Intravenous thrombolysis for ischaemic stroke: short delays and high community-based treatment rates after organisational changes in a previously inexperienced centre
- 1Department of Neurology, Sørlandet Hospital Kristiansand, Norway
- 2Department of Neurology, Haukeland University Hospital, Bergen, Norway
- 3Institute of Clinical Medicine, University of Bergen, Bergen, Norway
- 4Hospital of Rehabilitation, Rikshospitalet University Hospital, Kristiansand, Norway
- Dr A Tveiten, Department of Neurology, Sorlandet Sykehus Kristiansand, 4604 Kristiansand, Norway;
- Accepted 30 September 2008
Aim: To evaluate hospital delays in thrombolytic treatment before and after organisational changes and community-based treatment rates in a previously inexperienced centre.

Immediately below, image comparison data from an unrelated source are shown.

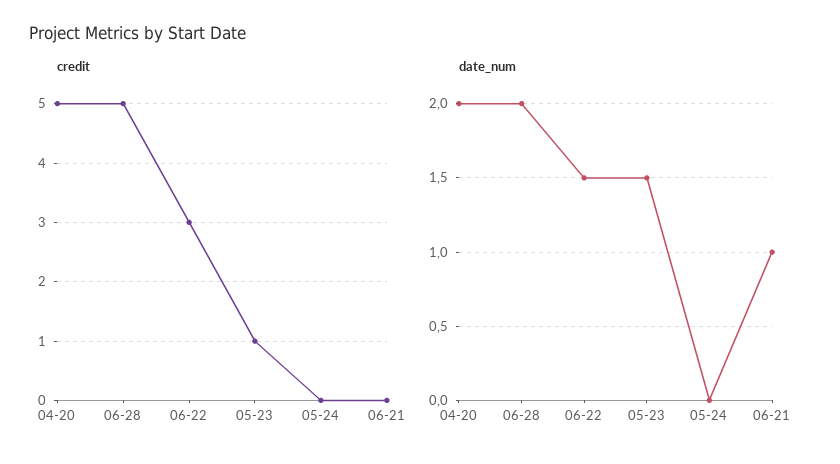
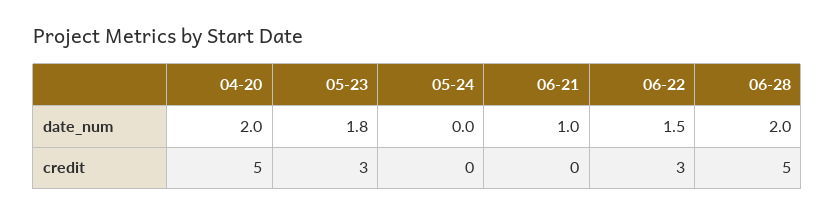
  {
    "credit": {
      "04-20": 5,
      "06-28": 5,
      "06-22": 3,
-     "05-23": 1,
+     "05-23": 3,
      "05-24": 0,
      "06-21": 0
    },
    "date_num": {
      "04-20": 2,
      "06-28": 2,
      "06-22": 1.5,
-     "05-23": 1.5,
+     "05-23": 1.8,
      "05-24": 0,
      "06-21": 1
    }
  }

Methods: The delays before and after organisational changes made in 2006 were compared using a prospective treatment database. In a 6-month period in 2007, a community-based search was performed for all hospitalisations for ischaemic stroke. The number of patients admitted within the 0–3 h time window and the proportion treated with tissue plasminogen activator were analysed.
Results: The number of treatments increased fourfold from 2005 to 2007 with a significant reduction in mean door-to-needle time from 60 min to 38 min (p = 0.002). In the community-based series, 14/137 patients (10%) hospitalised with ischaemic stroke and 13/32 patients (41%) admitted in the 0–3 h window were treated.
Conclusions: An inexperienced stroke centre can rapidly implement the necessary logistics to deliver thrombolysis to a large proportion of patients with acute stroke with short hospital delays. Important factors are probably prenotification of a team and the initiation of thrombolytic treatment in the emergency room.
Competing interests: AT and LT have received travel grants and honoraria from Boehringer Ingelheim GmbH.